What to do: Where a line below holds the string "enabled", copy that line.

Document images with source code:
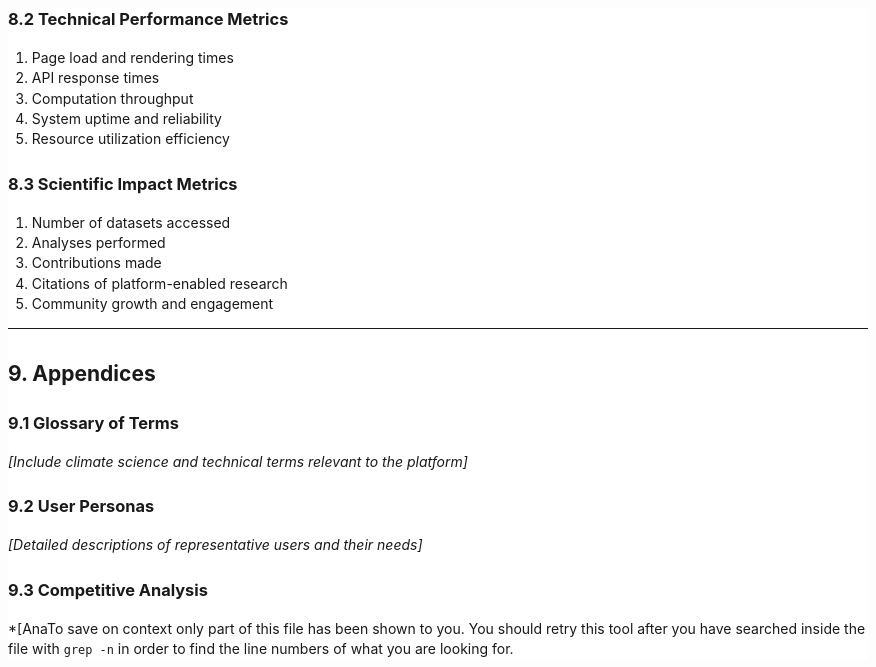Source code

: ### 8.2 Technical Performance Metrics

1. Page load and rendering times
2. API response times
3. Computation throughput
4. System uptime and reliability
5. Resource utilization efficiency

### 8.3 Scientific Impact Metrics

1. Number of datasets accessed
2. Analyses performed
3. Contributions made
4. Citations of platform-enabled research
5. Community growth and engagement

---

## 9. Appendices

### 9.1 Glossary of Terms

*[Include climate science and technical terms relevant to the platform]*

### 9.2 User Personas

*[Detailed descriptions of representative users and their needs]*

### 9.3 Competitive Analysis

*[Ana<response clipped><NOTE>To save on context only part of this file has been shown to you. You should retry this tool after you have searched inside the file with `grep -n` in order to find the line numbers of what you are looking for.</NOTE>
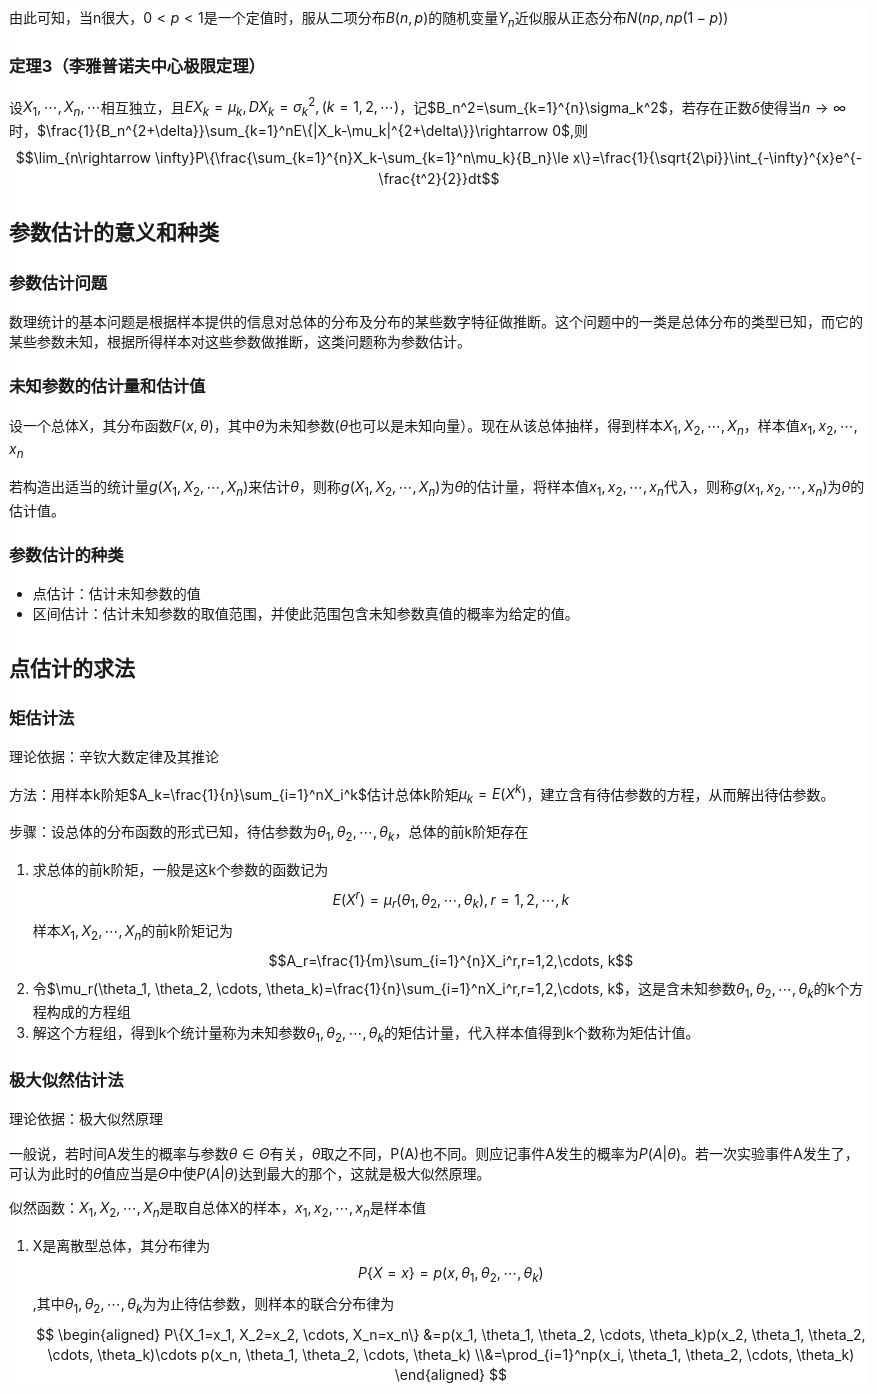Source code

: 由此可知，当n很大，$0<p<1$是一个定值时，服从二项分布$B(n,p)$的随机变量$Y_n$近似服从正态分布$N(np,np(1-p))$

### 定理3（李雅普诺夫中心极限定理）

设$X_1,\cdots,X_n,\cdots$相互独立，且$EX_k=\mu_k,DX_k=\sigma_k^2,(k=1,2,\cdots)$，记$B_n^2=\sum_{k=1}^{n}\sigma_k^2$，若存在正数$\delta$使得当$n\rightarrow \infty$时，$\frac{1}{B_n^{2+\delta}}\sum_{k=1}^nE\{|X_k-\mu_k|^{2+\delta\}}\rightarrow 0$,则$$\lim_{n\rightarrow \infty}P\{\frac{\sum_{k=1}^{n}X_k-\sum_{k=1}^n\mu_k}{B_n}\le x\}=\frac{1}{\sqrt{2\pi}}\int_{-\infty}^{x}e^{-\frac{t^2}{2}}dt$$

## 参数估计的意义和种类

### 参数估计问题

数理统计的基本问题是根据样本提供的信息对总体的分布及分布的某些数字特征做推断。这个问题中的一类是总体分布的类型已知，而它的某些参数未知，根据所得样本对这些参数做推断，这类问题称为参数估计。

### 未知参数的估计量和估计值

设一个总体X，其分布函数$F(x, \theta)$，其中$\theta$为未知参数($\theta$也可以是未知向量）。现在从该总体抽样，得到样本$X_1, X_2, \cdots, X_n$，样本值$x_1, x_2, \cdots, x_n$

若构造出适当的统计量$g(X_1, X_2, \cdots, X_n)$来估计$\theta$，则称$g(X_1, X_2, \cdots, X_n)$为$\theta$的估计量，将样本值$x_1, x_2, \cdots, x_n$代入，则称$g(x_1, x_2, \cdots, x_n)$为$\theta$的估计值。

### 参数估计的种类

+ 点估计：估计未知参数的值
+ 区间估计：估计未知参数的取值范围，并使此范围包含未知参数真值的概率为给定的值。

## 点估计的求法

### 矩估计法

理论依据：辛钦大数定律及其推论

方法：用样本k阶矩$A_k=\frac{1}{n}\sum_{i=1}^nX_i^k$估计总体k阶矩$\mu_k=E(X^k)$，建立含有待估参数的方程，从而解出待估参数。

步骤：设总体的分布函数的形式已知，待估参数为$\theta_1, \theta_2, \cdots, \theta_k$，总体的前k阶矩存在

1. 求总体的前k阶矩，一般是这k个参数的函数记为$$E(X^r)=\mu_r(\theta_1, \theta_2, \cdots, \theta_k), r=1, 2, \cdots, k$$样本$X_1, X_2, \cdots, X_n$的前k阶矩记为$$A_r=\frac{1}{m}\sum_{i=1}^{n}X_i^r,r=1,2,\cdots, k$$
2. 令$\mu_r(\theta_1, \theta_2, \cdots, \theta_k)=\frac{1}{n}\sum_{i=1}^nX_i^r,r=1,2,\cdots, k$，这是含未知参数$\theta_1, \theta_2, \cdots, \theta_k$的k个方程构成的方程组
3. 解这个方程组，得到k个统计量称为未知参数$\theta_1, \theta_2, \cdots, \theta_k$的矩估计量，代入样本值得到k个数称为矩估计值。

### 极大似然估计法

理论依据：极大似然原理

一般说，若时间A发生的概率与参数$\theta \in \Theta$有关，$\theta$取之不同，P(A)也不同。则应记事件A发生的概率为$P(A|\theta)$。若一次实验事件A发生了，可认为此时的$\theta$值应当是$\Theta$中使$P(A|\theta)$达到最大的那个，这就是极大似然原理。

似然函数：$X_1, X_2, \cdots, X_n$是取自总体X的样本，$x_1, x_2, \cdots, x_n$是样本值

1. X是离散型总体，其分布律为$$P\{X=x\}=p(x, \theta_1, \theta_2, \cdots, \theta_k)$$,其中$\theta_1, \theta_2, \cdots, \theta_k$为为止待估参数，则样本的联合分布律为
  $$
  \begin{aligned}
  P\{X_1=x_1, X_2=x_2, \cdots, X_n=x_n\}
  &=p(x_1, \theta_1, \theta_2, \cdots, \theta_k)p(x_2, \theta_1, \theta_2, \cdots, \theta_k)\cdots p(x_n, \theta_1, \theta_2, \cdots, \theta_k) \\&=\prod_{i=1}^np(x_i, \theta_1, \theta_2, \cdots, \theta_k)
  \end{aligned}
  $$
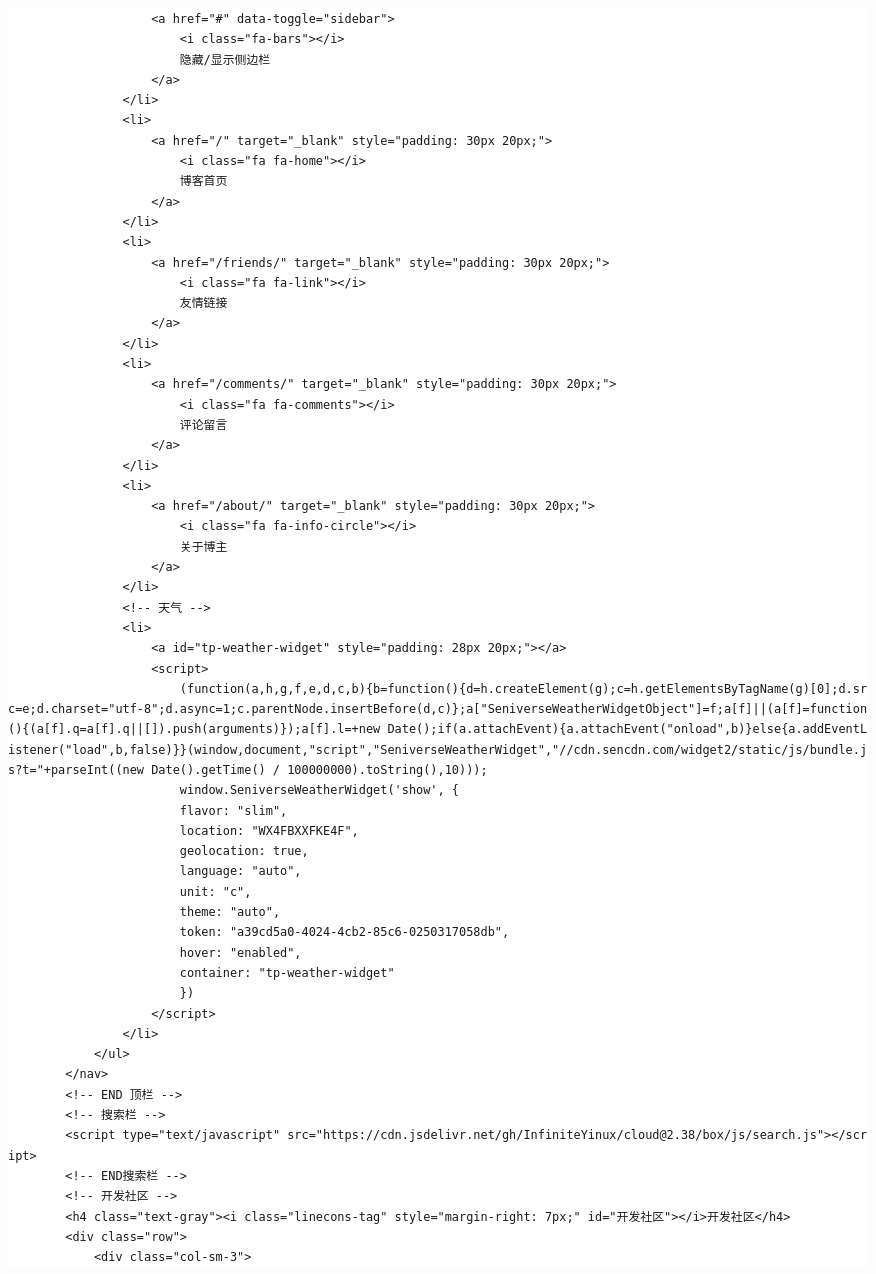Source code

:                         <a href="#" data-toggle="sidebar">
                            <i class="fa-bars"></i>
                            隐藏/显示侧边栏
                        </a>
                    </li>
                    <li>
                        <a href="/" target="_blank" style="padding: 30px 20px;">
                            <i class="fa fa-home"></i>
                            博客首页
                        </a>
                    </li>
                    <li>
                        <a href="/friends/" target="_blank" style="padding: 30px 20px;">
                            <i class="fa fa-link"></i>
                            友情链接
                        </a>
                    </li>
                    <li>
                        <a href="/comments/" target="_blank" style="padding: 30px 20px;">
                            <i class="fa fa-comments"></i>
                            评论留言
                        </a>
                    </li>
                    <li>
                        <a href="/about/" target="_blank" style="padding: 30px 20px;">
                            <i class="fa fa-info-circle"></i>
                            关于博主
                        </a>
                    </li>
                    <!-- 天气 -->
                    <li>
                        <a id="tp-weather-widget" style="padding: 28px 20px;"></a>
                        <script>
                            (function(a,h,g,f,e,d,c,b){b=function(){d=h.createElement(g);c=h.getElementsByTagName(g)[0];d.src=e;d.charset="utf-8";d.async=1;c.parentNode.insertBefore(d,c)};a["SeniverseWeatherWidgetObject"]=f;a[f]||(a[f]=function(){(a[f].q=a[f].q||[]).push(arguments)});a[f].l=+new Date();if(a.attachEvent){a.attachEvent("onload",b)}else{a.addEventListener("load",b,false)}}(window,document,"script","SeniverseWeatherWidget","//cdn.sencdn.com/widget2/static/js/bundle.js?t="+parseInt((new Date().getTime() / 100000000).toString(),10)));
                            window.SeniverseWeatherWidget('show', {
                            flavor: "slim",
                            location: "WX4FBXXFKE4F",
                            geolocation: true,
                            language: "auto",
                            unit: "c",
                            theme: "auto",
                            token: "a39cd5a0-4024-4cb2-85c6-0250317058db",
                            hover: "enabled",
                            container: "tp-weather-widget"
                            })
                        </script>
                    </li>
                </ul>
            </nav>
            <!-- END 顶栏 -->
            <!-- 搜索栏 -->
            <script type="text/javascript" src="https://cdn.jsdelivr.net/gh/InfiniteYinux/cloud@2.38/box/js/search.js"></script>
            <!-- END搜索栏 -->
            <!-- 开发社区 -->
            <h4 class="text-gray"><i class="linecons-tag" style="margin-right: 7px;" id="开发社区"></i>开发社区</h4>
            <div class="row">
                <div class="col-sm-3">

Answer to this task:
4. Citations of platform-enabled research
                            hover: "enabled",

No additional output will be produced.